All of the above depresses me. What am I to do? Honestly I need a miracle. As I said earlier, I know the reality of stage IV melanoma. People with brain mets if they live 2 years, its a long time. There's been exceptions. Kim Wheeler was told she had six months to live in 1976. She lived till 2003. God bless her soul.
I'd like to think I can do like Kim. The odds however are stacked against me. Rudy Giuliani has a better chance of being elected President.
DW didn't take my news well. She getting more upset than any time I've known her, including when our son died. We haven't even talked finances yet, because this will only break her heart more.
Note- I'm not making a plea for assistance from wizbang readers or anyone. Just spelling out the way I feel at present.
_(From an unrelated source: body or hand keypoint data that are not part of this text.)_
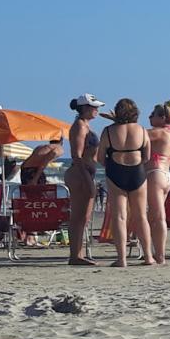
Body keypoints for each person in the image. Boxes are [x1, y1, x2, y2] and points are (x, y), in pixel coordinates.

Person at [99, 98, 154, 267]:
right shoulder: (142, 130)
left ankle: (122, 259)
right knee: (141, 216)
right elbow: (147, 157)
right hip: (137, 171)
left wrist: (113, 165)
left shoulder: (108, 131)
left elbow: (100, 158)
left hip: (116, 171)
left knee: (119, 216)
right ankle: (148, 257)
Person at [65, 93, 104, 266]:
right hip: (80, 173)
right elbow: (76, 155)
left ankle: (78, 254)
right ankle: (75, 255)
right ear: (85, 108)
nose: (97, 110)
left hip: (86, 172)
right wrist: (87, 178)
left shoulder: (85, 126)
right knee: (78, 217)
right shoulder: (79, 126)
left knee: (84, 217)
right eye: (94, 107)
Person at [145, 101, 170, 265]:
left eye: (153, 115)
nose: (149, 117)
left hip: (155, 173)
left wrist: (120, 122)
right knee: (155, 216)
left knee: (158, 217)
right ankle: (157, 252)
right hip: (166, 174)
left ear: (162, 118)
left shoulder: (158, 132)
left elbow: (136, 134)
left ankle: (160, 254)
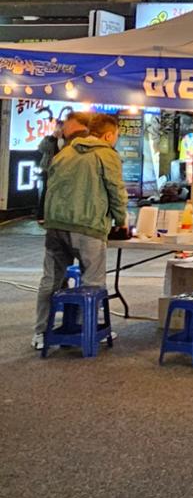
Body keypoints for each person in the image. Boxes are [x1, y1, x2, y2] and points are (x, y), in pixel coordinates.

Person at [32, 113, 128, 350]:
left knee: (51, 281)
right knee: (92, 282)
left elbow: (49, 184)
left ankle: (41, 333)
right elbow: (116, 189)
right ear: (108, 135)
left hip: (55, 225)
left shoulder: (65, 152)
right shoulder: (107, 154)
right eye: (116, 135)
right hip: (88, 226)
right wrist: (121, 220)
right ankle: (86, 330)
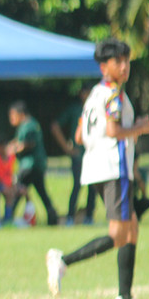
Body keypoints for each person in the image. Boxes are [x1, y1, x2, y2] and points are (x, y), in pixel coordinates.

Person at [46, 38, 149, 299]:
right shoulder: (114, 94)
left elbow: (80, 136)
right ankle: (63, 260)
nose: (125, 66)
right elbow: (114, 131)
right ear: (104, 67)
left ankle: (125, 297)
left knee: (132, 228)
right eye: (119, 62)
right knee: (119, 234)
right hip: (113, 169)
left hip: (94, 169)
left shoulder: (94, 94)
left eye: (127, 60)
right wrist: (139, 127)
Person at [51, 85, 98, 225]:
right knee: (77, 185)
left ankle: (89, 217)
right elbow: (55, 126)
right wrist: (67, 148)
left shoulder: (97, 110)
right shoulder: (76, 110)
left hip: (93, 153)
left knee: (93, 186)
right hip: (79, 154)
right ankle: (70, 217)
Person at [7, 101, 59, 226]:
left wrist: (14, 149)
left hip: (29, 165)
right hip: (37, 165)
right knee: (42, 192)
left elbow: (28, 143)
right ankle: (53, 218)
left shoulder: (29, 125)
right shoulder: (29, 125)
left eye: (13, 115)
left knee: (17, 190)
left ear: (21, 114)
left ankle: (8, 218)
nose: (11, 119)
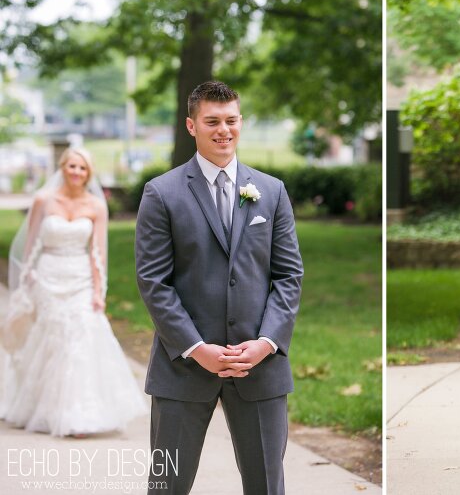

I may have been preparing for the news that came today Over the last few months, I been less interested in things I usually take delight in. Blogging for one, my main blog is dormant at the moment and blogging was slow ever since my original diagnosis last summer. This year I skipped doing a Knucklehead of the Year award, which I did in both 05 and 06.
Correspondence Chess is another hobby of mine that I've lost interest in.. Every year dating back to 2002, I've signed up for 60 new games at the beginning of the year. This year I didn't and I've been slow to move in the games I have at present. The interest just isn't there.
The interest isn't there for alot of things right now. When you think- Will I be here January of next year, you want to concentrate on what matters.
Right now, what does matter? Months of fighting a disease I'm almost certain to be defeated by at the same time destroying much of my wife's life and what for. Or giving up and still leaving my wife in a mostly hopeless situation.
I certainly sound depressed. Don't think I'll stop doing things I do enjoy if my health allows. So you may have the chance to read more of my posts in the future. Someone has to needle Jay and Jim occassionally, right?
Update- I wrote this post Wednesday. My oncologist came in around 7:30. I'm going to be discharged this morning.(And I was so looking forward to the salisbury steak tonight. Maybe DW can get a takeout. NOT!) I'm going to have radiation, which will be done outpatient. Good news, the tumors are small and limited to my brain right now. Tomorrow I'm to have an appointment with the radiation oncologist. Probably going to start treatment next week.
Sorry if this post sounds jumbled. I haven't the mind set to fix it. Dear wife just popped in and I could be out of here in an hour or less. I got a dermatologist appointment this morning.(It was scheduled last september) The doctor said I should go. DW is going to take me.